_PAGE EXTRACT_.

Reputation: 195
I've come upon this question on reddit - I become quite puzzled with it, but I have no idea (and seems there were no satisfying answer). I dare to copy it here:
Suppose we have a stream with each element depending on its predecessor, like for siimple pseudo-random sequence, e.g.:
def neum(a:Int): Stream[Int] = Stream.iterate(a)(a => (a*a/100)%10000)
This is a von-Neumann's randomizer from the exercise referenced by the question
and starting with given value we want to know when the sequence comes to a loop. We can easily do this in imperative form, using a Set for storing values:
// like in java
Set<Integer> values = new HashSet<>();
while (true) {
int x = nextValueInSequence(x)
if (values.contains(x)) {
break;
}
values.add(x);
}
However with Scala it is interesting to come up with "functional" solution. But the author of the question seems to have no idea how this could be achieved preserving O(N)
time complexity. Me too. The only comment there looks like suggesting straightforward O(N^2)
solution.
Upvotes: 2
Views: 297
Reputation: 2852
I believe it is possible to use the solution with Set
as is with the help of tail recursive function:
@tailrec
def neumannCount(x: Int, m: Set[Int] = Set[Int]()): Int = {
if (m.contains(x)) m.size else neumannCount(x * x / 100 % 10000, m + x)
}
The function simply gets current value and set of previous elements. It checks if value exists in the Set and if no - then generates next element and another set with addition of current element - and passes them to another call to the same function. When the value is at last encountered - we just return the size of the Set as a result (so the function is tail-recursive).
I believe this should be O(1) in time and O(N) in space thanks to immutable collections which are built on top of each other (if I understand them right).
Upvotes: 1
Reputation: 16308
Here is simplified version of Kolmar's answer running in O(N) time and O(1) space. It basically do this:
code:
def cycleOf[T](seq: => Iterator[T]): (Iterator[T], Iterator[T]) = {
def fast = seq.sliding(1, 2) map (_.head)
val meet = seq zip fast drop 1 dropWhile { case (x, y) => x != y }
val met = meet.next()
val period = (meet indexOf met) + 1
val start = seq drop period zip seq indexWhere { case (x, y) => x == y }
(seq take start, seq.slice(start, start + period))
}
You could try it by
val (prefix, cycle) = cycleOf(neum(5761).iterator)

_EXCERPTED DATA_.
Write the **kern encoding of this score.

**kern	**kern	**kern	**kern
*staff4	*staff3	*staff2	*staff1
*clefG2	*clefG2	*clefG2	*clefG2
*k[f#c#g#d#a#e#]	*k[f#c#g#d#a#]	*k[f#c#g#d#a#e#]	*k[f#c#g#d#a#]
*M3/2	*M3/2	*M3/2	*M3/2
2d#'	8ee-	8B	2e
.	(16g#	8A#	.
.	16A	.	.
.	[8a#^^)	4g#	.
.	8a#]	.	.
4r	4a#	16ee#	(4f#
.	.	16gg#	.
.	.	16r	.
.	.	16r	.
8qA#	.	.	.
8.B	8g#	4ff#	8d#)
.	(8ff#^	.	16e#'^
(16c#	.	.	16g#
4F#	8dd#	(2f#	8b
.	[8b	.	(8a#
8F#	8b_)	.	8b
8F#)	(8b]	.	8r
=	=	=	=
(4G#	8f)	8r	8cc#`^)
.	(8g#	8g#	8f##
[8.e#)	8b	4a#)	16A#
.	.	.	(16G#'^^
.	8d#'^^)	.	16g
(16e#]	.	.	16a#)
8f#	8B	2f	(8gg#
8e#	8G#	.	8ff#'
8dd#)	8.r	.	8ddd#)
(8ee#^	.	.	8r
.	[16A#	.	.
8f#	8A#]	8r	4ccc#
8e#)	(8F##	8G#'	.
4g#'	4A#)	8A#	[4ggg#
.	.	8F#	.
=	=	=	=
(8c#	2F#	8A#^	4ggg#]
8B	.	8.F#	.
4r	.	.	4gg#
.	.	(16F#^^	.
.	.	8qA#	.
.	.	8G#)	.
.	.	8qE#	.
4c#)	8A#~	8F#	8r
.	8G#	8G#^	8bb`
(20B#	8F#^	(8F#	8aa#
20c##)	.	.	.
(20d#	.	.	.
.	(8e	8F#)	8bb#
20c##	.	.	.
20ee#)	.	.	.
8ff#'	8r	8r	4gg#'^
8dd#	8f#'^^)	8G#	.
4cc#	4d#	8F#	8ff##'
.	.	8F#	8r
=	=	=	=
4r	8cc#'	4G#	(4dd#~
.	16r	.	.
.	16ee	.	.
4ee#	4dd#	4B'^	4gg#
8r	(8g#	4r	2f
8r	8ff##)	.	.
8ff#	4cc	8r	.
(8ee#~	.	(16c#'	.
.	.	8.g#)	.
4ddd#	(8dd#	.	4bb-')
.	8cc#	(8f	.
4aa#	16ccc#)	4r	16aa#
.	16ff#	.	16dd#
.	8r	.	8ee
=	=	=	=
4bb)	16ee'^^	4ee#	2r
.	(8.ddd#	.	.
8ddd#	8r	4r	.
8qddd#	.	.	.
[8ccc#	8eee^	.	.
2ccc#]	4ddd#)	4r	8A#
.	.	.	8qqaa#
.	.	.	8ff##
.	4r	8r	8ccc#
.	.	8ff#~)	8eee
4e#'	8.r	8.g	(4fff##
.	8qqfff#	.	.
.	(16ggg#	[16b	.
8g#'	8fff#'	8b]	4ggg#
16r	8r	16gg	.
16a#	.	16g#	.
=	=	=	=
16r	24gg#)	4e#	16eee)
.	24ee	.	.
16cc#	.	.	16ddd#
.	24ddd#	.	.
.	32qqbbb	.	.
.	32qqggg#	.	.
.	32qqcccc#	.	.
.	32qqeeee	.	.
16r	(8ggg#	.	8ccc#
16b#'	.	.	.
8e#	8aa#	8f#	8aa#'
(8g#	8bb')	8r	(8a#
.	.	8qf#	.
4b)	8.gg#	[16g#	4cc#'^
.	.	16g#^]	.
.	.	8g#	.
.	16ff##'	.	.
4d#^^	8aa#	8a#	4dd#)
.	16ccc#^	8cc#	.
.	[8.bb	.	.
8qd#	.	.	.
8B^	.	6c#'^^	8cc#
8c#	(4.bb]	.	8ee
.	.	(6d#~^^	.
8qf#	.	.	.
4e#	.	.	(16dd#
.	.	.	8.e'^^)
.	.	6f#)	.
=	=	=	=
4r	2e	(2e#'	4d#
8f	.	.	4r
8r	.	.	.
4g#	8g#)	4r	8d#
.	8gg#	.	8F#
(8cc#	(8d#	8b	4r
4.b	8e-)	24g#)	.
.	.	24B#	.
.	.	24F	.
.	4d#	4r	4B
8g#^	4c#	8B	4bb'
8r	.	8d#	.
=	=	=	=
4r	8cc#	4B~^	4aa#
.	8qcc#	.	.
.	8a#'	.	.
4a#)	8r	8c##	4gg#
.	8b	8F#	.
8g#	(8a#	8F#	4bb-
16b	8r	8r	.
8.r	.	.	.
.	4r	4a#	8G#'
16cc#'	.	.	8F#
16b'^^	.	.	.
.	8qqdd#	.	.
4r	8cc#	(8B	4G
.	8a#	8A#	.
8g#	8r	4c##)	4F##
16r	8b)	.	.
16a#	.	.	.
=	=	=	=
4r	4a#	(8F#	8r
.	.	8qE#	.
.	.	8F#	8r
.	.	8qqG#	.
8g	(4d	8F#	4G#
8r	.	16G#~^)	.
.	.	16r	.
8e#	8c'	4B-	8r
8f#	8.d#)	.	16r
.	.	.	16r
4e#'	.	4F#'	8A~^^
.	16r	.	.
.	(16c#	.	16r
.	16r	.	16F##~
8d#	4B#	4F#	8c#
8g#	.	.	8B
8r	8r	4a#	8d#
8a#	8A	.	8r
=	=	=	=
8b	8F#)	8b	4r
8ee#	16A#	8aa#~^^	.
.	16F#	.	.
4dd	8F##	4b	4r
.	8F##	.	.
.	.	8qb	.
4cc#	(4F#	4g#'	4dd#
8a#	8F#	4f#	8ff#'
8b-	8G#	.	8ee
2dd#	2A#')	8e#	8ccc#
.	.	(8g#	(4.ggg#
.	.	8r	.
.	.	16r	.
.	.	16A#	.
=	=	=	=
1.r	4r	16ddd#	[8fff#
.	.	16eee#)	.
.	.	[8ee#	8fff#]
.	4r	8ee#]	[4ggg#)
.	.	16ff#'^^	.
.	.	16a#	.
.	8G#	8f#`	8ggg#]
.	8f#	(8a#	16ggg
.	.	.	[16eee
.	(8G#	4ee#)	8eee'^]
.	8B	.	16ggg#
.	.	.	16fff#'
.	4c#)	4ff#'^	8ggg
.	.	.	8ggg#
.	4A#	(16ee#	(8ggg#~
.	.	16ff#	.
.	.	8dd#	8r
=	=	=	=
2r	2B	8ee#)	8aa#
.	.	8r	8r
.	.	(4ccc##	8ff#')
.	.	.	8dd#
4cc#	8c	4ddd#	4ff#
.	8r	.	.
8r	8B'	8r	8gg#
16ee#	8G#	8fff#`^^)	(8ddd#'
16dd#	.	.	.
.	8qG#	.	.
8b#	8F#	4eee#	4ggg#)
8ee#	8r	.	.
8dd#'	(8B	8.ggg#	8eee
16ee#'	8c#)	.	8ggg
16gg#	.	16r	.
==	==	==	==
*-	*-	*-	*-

_ACTIONS TO TAKE_.
1 – Return the thread on cycle detection in Scala from "This is a von-Neumann's" down to "achieved preserving O(N)".
2 – How many lines of the records contain the string "kern"? Case matters, and the reply should be only the number.
The records are unrelated to the thread on cycle detection in Scala.

_PER-TASK OUTPUTS_.
1 –
This is a von-Neumann's randomizer from the exercise referenced by the question
and starting with given value we want to know when the sequence comes to a loop. We can easily do this in imperative form, using a Set for storing values:
// like in java
Set<Integer> values = new HashSet<>();
while (true) {
int x = nextValueInSequence(x)
if (values.contains(x)) {
break;
}
values.add(x);
}
However with Scala it is interesting to come up with "functional" solution. But the author of the question seems to have no idea how this could be achieved preserving O(N)

2 – 2